Data entries:
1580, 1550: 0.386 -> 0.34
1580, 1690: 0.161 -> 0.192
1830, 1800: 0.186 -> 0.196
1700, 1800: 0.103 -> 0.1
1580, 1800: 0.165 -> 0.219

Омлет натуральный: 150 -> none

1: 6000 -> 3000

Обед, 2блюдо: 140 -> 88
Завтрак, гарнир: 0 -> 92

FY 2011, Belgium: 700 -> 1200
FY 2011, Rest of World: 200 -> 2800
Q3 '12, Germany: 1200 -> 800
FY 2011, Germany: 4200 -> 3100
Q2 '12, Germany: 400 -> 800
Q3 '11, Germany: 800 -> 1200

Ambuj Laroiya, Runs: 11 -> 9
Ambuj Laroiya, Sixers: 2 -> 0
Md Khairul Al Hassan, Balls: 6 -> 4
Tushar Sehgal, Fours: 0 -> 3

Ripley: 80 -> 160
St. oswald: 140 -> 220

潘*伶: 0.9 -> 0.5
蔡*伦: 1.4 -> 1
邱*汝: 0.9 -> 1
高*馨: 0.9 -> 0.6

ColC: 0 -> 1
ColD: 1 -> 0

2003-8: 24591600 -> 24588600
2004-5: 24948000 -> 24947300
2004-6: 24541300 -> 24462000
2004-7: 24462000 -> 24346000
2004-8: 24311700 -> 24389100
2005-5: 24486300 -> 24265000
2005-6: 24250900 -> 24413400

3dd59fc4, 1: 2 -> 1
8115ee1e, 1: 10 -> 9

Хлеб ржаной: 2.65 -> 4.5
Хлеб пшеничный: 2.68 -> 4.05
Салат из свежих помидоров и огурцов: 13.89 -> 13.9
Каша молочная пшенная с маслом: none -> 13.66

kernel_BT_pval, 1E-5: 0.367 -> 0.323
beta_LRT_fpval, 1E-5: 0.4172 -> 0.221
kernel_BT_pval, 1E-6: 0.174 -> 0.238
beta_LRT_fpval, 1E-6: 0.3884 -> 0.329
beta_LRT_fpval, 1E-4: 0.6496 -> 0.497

**Task goal**
Every entry above must be copied exactly.

**Response**
1580, 1550: 0.386 -> 0.34
1580, 1690: 0.161 -> 0.192
1830, 1800: 0.186 -> 0.196
1700, 1800: 0.103 -> 0.1
1580, 1800: 0.165 -> 0.219

Омлет натуральный: 150 -> none

1: 6000 -> 3000

Обед, 2блюдо: 140 -> 88
Завтрак, гарнир: 0 -> 92

FY 2011, Belgium: 700 -> 1200
FY 2011, Rest of World: 200 -> 2800
Q3 '12, Germany: 1200 -> 800
FY 2011, Germany: 4200 -> 3100
Q2 '12, Germany: 400 -> 800
Q3 '11, Germany: 800 -> 1200

Ambuj Laroiya, Runs: 11 -> 9
Ambuj Laroiya, Sixers: 2 -> 0
Md Khairul Al Hassan, Balls: 6 -> 4
Tushar Sehgal, Fours: 0 -> 3

Ripley: 80 -> 160
St. oswald: 140 -> 220

潘*伶: 0.9 -> 0.5
蔡*伦: 1.4 -> 1
邱*汝: 0.9 -> 1
高*馨: 0.9 -> 0.6

ColC: 0 -> 1
ColD: 1 -> 0

2003-8: 24591600 -> 24588600
2004-5: 24948000 -> 24947300
2004-6: 24541300 -> 24462000
2004-7: 24462000 -> 24346000
2004-8: 24311700 -> 24389100
2005-5: 24486300 -> 24265000
2005-6: 24250900 -> 24413400

3dd59fc4, 1: 2 -> 1
8115ee1e, 1: 10 -> 9

Хлеб ржаной: 2.65 -> 4.5
Хлеб пшеничный: 2.68 -> 4.05
Салат из свежих помидоров и огурцов: 13.89 -> 13.9
Каша молочная пшенная с маслом: none -> 13.66

kernel_BT_pval, 1E-5: 0.367 -> 0.323
beta_LRT_fpval, 1E-5: 0.4172 -> 0.221
kernel_BT_pval, 1E-6: 0.174 -> 0.238
beta_LRT_fpval, 1E-6: 0.3884 -> 0.329
beta_LRT_fpval, 1E-4: 0.6496 -> 0.497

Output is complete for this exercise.